• [DATASET EXCERPTS]
• • •

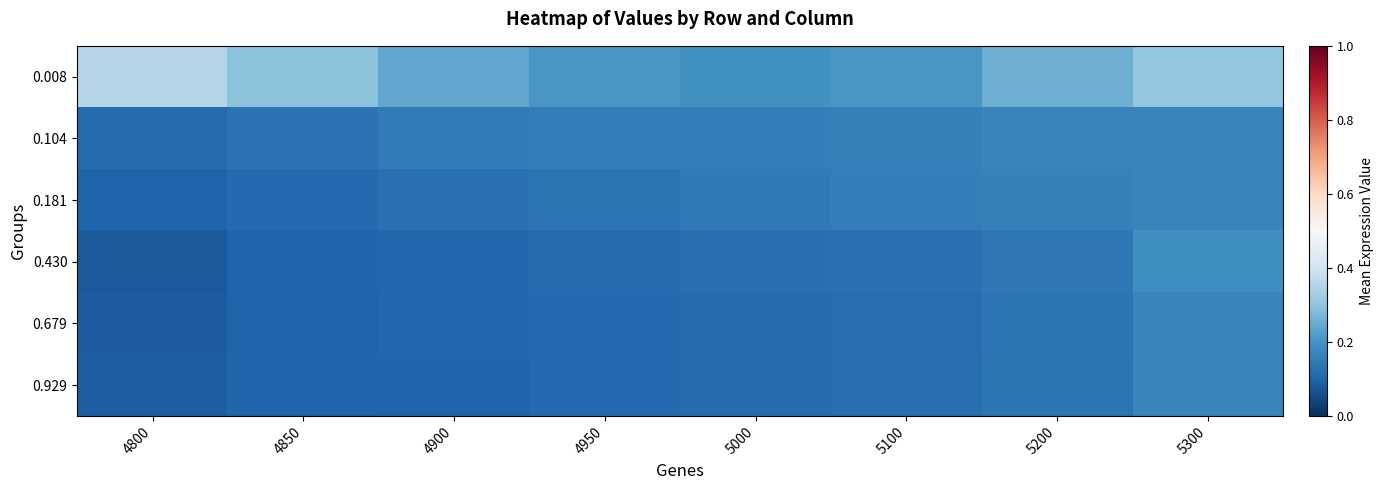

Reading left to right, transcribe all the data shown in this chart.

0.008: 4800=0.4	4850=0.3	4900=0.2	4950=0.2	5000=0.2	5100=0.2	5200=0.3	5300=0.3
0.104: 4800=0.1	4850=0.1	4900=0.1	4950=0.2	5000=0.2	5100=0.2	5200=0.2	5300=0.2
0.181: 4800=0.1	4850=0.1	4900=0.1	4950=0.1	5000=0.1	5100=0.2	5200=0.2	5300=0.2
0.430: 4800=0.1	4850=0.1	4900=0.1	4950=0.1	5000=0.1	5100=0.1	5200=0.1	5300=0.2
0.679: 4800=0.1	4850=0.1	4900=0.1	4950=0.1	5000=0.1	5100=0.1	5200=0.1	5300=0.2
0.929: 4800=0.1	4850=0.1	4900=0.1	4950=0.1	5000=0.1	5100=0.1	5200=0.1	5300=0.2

• • •

• [WHAT YOU SHOULD DO] Convert all of the data above into a numbered list with one entry per line, skipping blank lines. Leave the picture out of the list.

• [SOLUTION TO THE PROBLEM]
1. Reading left to right, transcribe all the data shown in this chart.
2. 0.008: 4800=0.4	4850=0.3	4900=0.2	4950=0.2	5000=0.2	5100=0.2	5200=0.3	5300=0.3
3. 0.104: 4800=0.1	4850=0.1	4900=0.1	4950=0.2	5000=0.2	5100=0.2	5200=0.2	5300=0.2
4. 0.181: 4800=0.1	4850=0.1	4900=0.1	4950=0.1	5000=0.1	5100=0.2	5200=0.2	5300=0.2
5. 0.430: 4800=0.1	4850=0.1	4900=0.1	4950=0.1	5000=0.1	5100=0.1	5200=0.1	5300=0.2
6. 0.679: 4800=0.1	4850=0.1	4900=0.1	4950=0.1	5000=0.1	5100=0.1	5200=0.1	5300=0.2
7. 0.929: 4800=0.1	4850=0.1	4900=0.1	4950=0.1	5000=0.1	5100=0.1	5200=0.1	5300=0.2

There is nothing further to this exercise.